The Barack Obama administration has put a new face on American diplomacy, one emphasizing "smart power" and multi-lateral cooperation, indicating that the US is eager for outside help to extricate itself from its current diplomatic and economic predicaments.
On her maiden trip, US Secretary of State Hillary Clinton chose East Asia, with Japan and China as the first and last stop respectively. In her visit to China, Clinton downplayed the human rights issue, which had long plagued bilateral relations.
During her stop in Japan, she extended an invitation to Japanese Prime Minister Taro Aso, who is suffering from declining public approval, to the White House as the first foreign guest.

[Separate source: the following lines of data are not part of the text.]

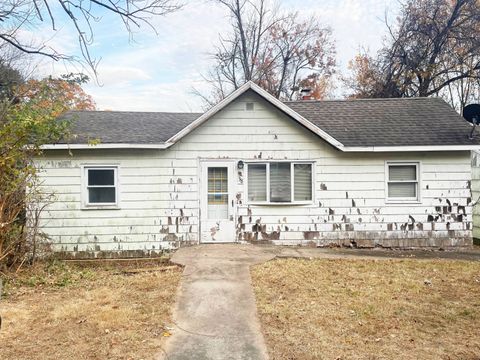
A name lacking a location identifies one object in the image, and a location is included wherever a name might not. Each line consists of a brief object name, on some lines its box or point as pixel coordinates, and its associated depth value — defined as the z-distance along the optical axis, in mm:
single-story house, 9562
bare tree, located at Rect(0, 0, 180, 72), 6136
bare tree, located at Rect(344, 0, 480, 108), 20016
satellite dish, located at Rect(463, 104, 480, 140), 10164
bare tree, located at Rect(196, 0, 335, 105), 28280
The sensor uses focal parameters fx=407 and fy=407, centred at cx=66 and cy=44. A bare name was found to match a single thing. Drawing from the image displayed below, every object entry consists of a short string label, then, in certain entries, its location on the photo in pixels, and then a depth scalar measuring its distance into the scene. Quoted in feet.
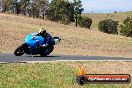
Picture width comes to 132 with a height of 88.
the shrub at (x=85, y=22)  412.34
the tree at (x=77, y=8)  362.12
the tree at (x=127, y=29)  355.56
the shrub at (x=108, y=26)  419.13
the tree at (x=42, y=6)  356.59
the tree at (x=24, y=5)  367.45
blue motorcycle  70.79
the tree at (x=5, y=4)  347.77
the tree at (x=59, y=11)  350.56
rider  73.14
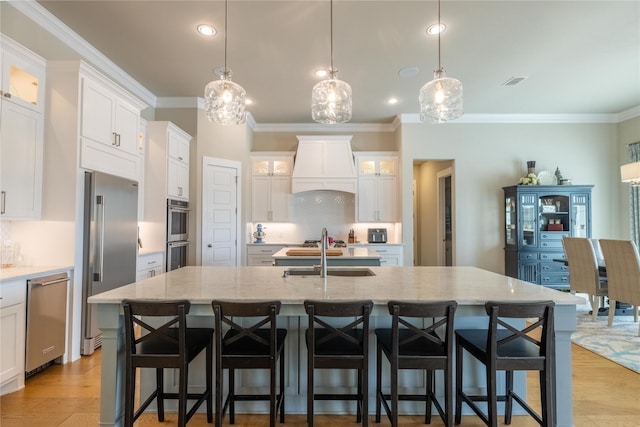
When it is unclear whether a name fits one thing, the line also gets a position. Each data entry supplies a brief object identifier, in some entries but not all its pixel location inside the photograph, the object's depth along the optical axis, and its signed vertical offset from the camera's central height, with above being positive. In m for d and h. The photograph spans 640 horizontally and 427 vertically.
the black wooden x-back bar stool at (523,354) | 1.62 -0.71
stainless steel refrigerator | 2.94 -0.19
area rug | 3.02 -1.27
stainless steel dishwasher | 2.44 -0.79
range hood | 5.86 +1.06
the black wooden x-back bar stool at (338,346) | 1.63 -0.70
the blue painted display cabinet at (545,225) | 5.16 -0.04
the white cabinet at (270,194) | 6.05 +0.54
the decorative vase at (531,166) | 5.45 +0.97
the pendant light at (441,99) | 2.54 +1.02
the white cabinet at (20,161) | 2.46 +0.50
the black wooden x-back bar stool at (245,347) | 1.64 -0.70
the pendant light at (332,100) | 2.51 +0.99
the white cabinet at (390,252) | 5.61 -0.53
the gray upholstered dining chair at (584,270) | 3.89 -0.61
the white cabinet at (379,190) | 5.97 +0.61
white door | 4.99 +0.16
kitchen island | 1.72 -0.41
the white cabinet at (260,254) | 5.66 -0.57
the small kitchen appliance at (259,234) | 5.98 -0.23
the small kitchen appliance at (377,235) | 5.85 -0.25
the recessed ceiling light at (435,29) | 3.12 +1.95
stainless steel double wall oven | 4.29 -0.16
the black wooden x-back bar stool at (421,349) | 1.62 -0.70
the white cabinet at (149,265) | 3.74 -0.54
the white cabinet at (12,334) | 2.22 -0.81
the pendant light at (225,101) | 2.56 +0.99
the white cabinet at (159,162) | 4.26 +0.81
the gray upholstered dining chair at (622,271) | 3.43 -0.54
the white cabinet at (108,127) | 2.95 +0.98
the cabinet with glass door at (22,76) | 2.43 +1.23
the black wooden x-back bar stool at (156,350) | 1.63 -0.70
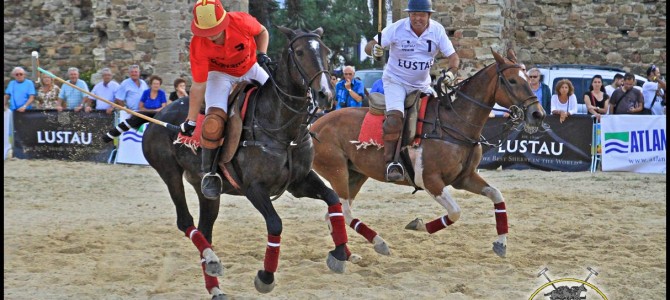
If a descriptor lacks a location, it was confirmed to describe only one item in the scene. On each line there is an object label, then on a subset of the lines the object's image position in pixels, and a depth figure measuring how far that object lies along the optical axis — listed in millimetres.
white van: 17219
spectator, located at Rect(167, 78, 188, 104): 15024
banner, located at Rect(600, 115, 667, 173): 14352
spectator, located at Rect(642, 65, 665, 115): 15719
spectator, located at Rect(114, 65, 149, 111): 15891
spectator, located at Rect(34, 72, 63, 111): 16844
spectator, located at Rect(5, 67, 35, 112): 16797
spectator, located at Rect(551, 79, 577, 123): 14656
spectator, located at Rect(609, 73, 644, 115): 15039
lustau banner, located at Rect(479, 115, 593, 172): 14617
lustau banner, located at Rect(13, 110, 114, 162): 15922
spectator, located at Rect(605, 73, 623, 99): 15938
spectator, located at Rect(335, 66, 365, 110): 15062
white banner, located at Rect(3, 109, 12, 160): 16406
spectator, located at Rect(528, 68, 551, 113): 15090
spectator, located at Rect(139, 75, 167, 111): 15344
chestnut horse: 8148
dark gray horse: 6469
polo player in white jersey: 8516
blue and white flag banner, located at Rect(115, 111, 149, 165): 15617
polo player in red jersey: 6707
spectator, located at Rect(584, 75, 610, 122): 15156
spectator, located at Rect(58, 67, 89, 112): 16625
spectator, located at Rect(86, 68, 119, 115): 16500
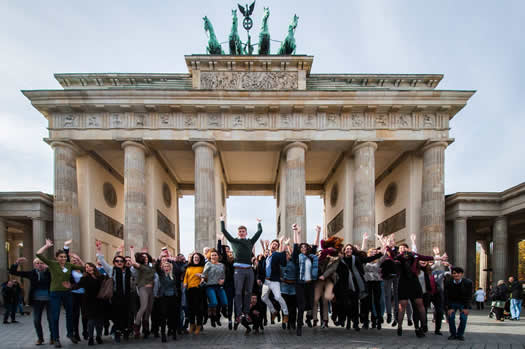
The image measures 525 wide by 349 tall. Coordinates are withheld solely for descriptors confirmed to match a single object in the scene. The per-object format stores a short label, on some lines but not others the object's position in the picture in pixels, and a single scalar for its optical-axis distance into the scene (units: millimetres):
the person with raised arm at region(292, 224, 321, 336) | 7992
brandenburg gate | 21172
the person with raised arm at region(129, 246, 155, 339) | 8109
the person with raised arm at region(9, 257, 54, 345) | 7785
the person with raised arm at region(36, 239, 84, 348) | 7691
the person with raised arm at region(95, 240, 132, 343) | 7953
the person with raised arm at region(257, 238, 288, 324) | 8156
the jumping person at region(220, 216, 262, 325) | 8289
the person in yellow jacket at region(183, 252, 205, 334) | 8211
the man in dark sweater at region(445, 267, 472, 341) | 7797
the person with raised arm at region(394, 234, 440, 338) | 7887
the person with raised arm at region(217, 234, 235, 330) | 8969
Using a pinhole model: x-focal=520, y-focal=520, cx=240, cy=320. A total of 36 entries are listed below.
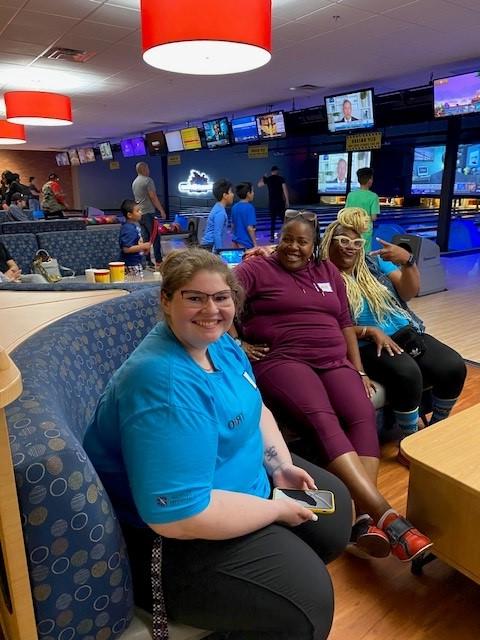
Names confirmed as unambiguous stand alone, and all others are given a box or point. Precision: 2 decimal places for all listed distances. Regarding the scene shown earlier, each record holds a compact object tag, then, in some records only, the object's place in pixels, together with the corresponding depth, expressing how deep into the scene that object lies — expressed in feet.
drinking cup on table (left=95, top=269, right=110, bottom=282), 9.62
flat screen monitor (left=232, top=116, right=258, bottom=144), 27.81
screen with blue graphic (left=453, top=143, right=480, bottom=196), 29.81
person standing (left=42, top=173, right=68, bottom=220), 26.76
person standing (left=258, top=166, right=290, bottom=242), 34.40
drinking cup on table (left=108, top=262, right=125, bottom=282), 10.11
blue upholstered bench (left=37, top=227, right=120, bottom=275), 16.66
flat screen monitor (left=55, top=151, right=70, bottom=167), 50.85
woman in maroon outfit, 5.56
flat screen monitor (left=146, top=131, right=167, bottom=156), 34.60
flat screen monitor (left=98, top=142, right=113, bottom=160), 42.46
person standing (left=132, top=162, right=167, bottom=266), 22.00
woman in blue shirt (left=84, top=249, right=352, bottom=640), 3.10
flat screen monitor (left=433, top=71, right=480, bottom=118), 18.15
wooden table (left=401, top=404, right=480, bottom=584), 4.72
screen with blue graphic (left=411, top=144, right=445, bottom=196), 34.86
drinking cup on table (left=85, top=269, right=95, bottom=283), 9.78
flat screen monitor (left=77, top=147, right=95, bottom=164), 45.52
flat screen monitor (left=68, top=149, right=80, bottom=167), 47.52
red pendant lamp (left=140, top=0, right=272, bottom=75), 6.33
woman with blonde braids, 7.28
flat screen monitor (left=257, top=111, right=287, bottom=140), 26.71
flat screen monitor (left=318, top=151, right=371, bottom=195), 34.60
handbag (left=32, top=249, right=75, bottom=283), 12.17
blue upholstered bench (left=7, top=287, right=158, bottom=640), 2.69
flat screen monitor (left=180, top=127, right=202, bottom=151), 31.47
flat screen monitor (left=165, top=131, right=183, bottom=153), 33.04
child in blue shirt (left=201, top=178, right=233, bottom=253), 17.38
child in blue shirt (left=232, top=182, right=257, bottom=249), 18.42
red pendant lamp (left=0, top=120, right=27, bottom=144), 21.66
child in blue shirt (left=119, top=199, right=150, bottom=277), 15.40
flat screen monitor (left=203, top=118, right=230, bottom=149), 29.48
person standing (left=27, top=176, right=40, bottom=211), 40.50
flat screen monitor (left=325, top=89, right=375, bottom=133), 21.60
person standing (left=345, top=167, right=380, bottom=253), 19.45
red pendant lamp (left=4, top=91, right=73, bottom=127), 14.55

All this demonstrates the new US administration's goodwill gestures to two of its largest creditors in the global financial crisis.
At the end of last year, China held $700 billion in US Treasury Notes, or 35.4 percent of the US debt held by foreign central banks. About 65 percent of China's enormous foreign reserves have gone to US treasuries. Japan is immediately behind China, with a total of $577.10 billion US Treasury Notes.
The Obama administration has initiated a $787 billion stimulus plan. That figure is expected to increase, so the US still needs its major creditors to continue to purchase its Treasury Notes.
The US also needs the cooperation and support of other countries to pull out of the quagmire of Iraq and to move its anti-terrorism focus to Afghanistan and Pakistan. Without cooperation from the two South Asian nations and the Islamic world, as well as the support of Japan and the European Union, the US would be incapable of meeting those strategic needs.
Because of all this, the US has kept a particularly low profile and a modest attitude in its diplomacy, whether it was US special envoy Richard Holbrooke's trip to Southeast Asia, special envoy George Mitchell's Middle East visit or Vice-President Joe Biden's Munich speech.